▶ [WHAT THE TASK REQUIRES] While leaving the pictures out, set down only the lines from the one with "middle pip: (256, 182)" through the end of the records, exactly as they stand.
** Opening THE DATA block **
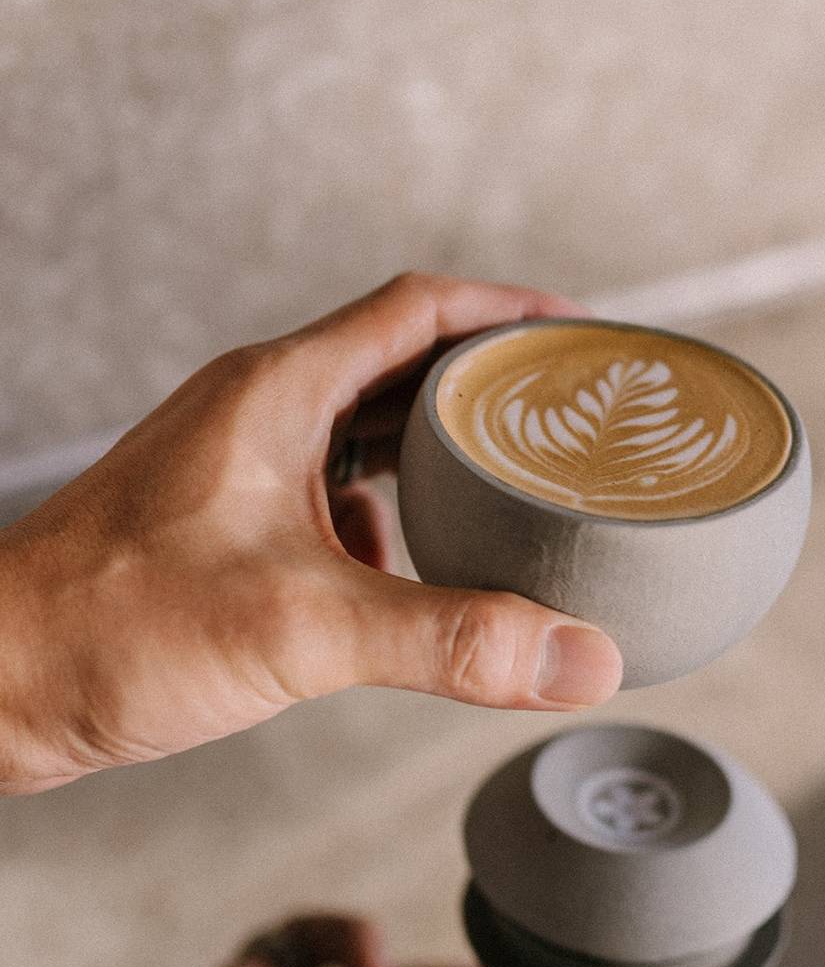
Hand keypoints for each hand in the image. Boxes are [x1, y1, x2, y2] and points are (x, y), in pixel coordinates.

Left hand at [0, 273, 622, 793]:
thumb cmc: (105, 627)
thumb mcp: (302, 626)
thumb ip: (450, 640)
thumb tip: (577, 657)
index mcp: (278, 393)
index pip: (416, 309)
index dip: (506, 312)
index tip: (576, 333)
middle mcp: (260, 415)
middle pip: (401, 367)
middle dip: (486, 388)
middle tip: (562, 415)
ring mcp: (239, 469)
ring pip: (366, 437)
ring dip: (438, 456)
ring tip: (510, 484)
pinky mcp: (227, 527)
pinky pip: (331, 498)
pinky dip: (389, 522)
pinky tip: (414, 571)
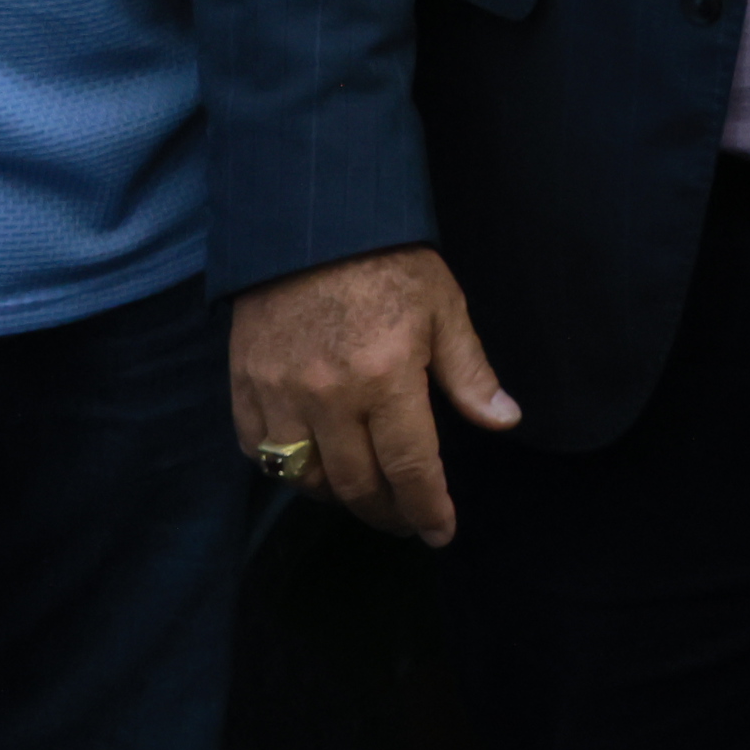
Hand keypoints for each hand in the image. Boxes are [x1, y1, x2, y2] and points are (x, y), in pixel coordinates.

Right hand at [229, 244, 519, 548]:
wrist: (310, 217)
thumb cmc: (387, 260)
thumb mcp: (443, 307)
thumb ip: (469, 373)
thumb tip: (504, 421)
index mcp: (387, 377)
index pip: (410, 467)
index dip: (427, 508)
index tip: (440, 532)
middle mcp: (329, 397)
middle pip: (357, 484)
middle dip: (387, 511)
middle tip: (405, 519)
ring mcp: (280, 393)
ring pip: (305, 478)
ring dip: (339, 496)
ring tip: (365, 494)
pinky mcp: (245, 383)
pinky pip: (258, 450)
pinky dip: (286, 469)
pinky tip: (311, 466)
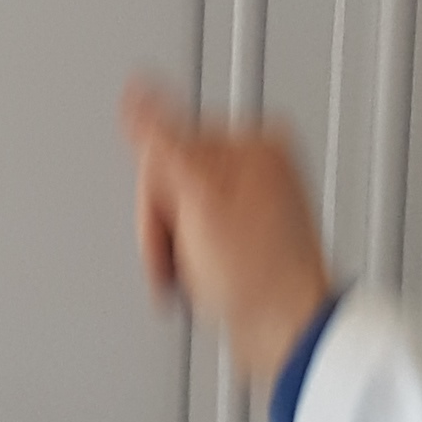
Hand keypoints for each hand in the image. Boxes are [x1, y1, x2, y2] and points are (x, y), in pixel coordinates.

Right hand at [122, 82, 335, 385]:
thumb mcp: (198, 196)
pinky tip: (205, 273)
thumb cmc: (258, 271)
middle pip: (166, 178)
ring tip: (201, 268)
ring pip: (171, 211)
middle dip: (166, 224)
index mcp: (254, 141)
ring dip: (173, 248)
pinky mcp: (240, 233)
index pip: (164, 145)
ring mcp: (248, 201)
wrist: (284, 331)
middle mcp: (255, 164)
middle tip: (190, 251)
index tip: (176, 220)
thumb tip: (136, 90)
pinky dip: (185, 259)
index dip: (157, 192)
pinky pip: (185, 234)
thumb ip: (161, 139)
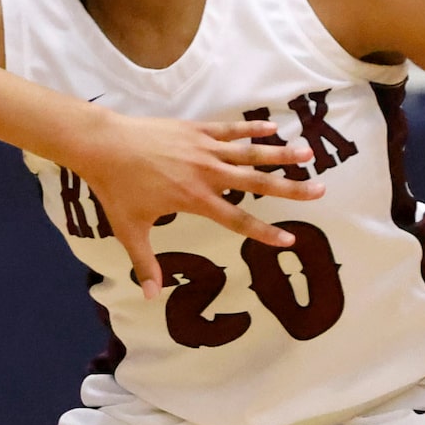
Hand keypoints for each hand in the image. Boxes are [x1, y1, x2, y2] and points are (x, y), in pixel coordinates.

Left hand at [67, 112, 321, 293]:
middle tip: (320, 190)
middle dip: (289, 188)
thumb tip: (151, 297)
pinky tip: (274, 128)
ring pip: (249, 151)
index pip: (237, 219)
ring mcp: (203, 148)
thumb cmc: (115, 189)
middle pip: (256, 182)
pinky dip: (252, 129)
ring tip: (308, 153)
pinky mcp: (195, 129)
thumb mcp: (129, 230)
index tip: (289, 240)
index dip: (264, 232)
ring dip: (280, 153)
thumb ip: (145, 263)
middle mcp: (206, 173)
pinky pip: (230, 129)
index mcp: (194, 200)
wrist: (104, 145)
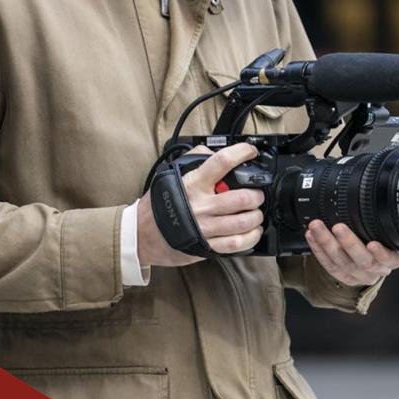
** Closing THE DATA block **
▶ [ANSWER SPACE]
middle pip: (256, 182)
pinky dip: (252, 129)
ring tip: (308, 153)
pinky mcp: (195, 129)
thumb mcp: (129, 230)
index tip: (289, 240)
index dip: (264, 232)
ring dip: (280, 153)
thumb ip: (145, 263)
middle mcp: (206, 173)
pinky pip: (230, 129)
index mcp: (194, 200)
wrist: (104, 145)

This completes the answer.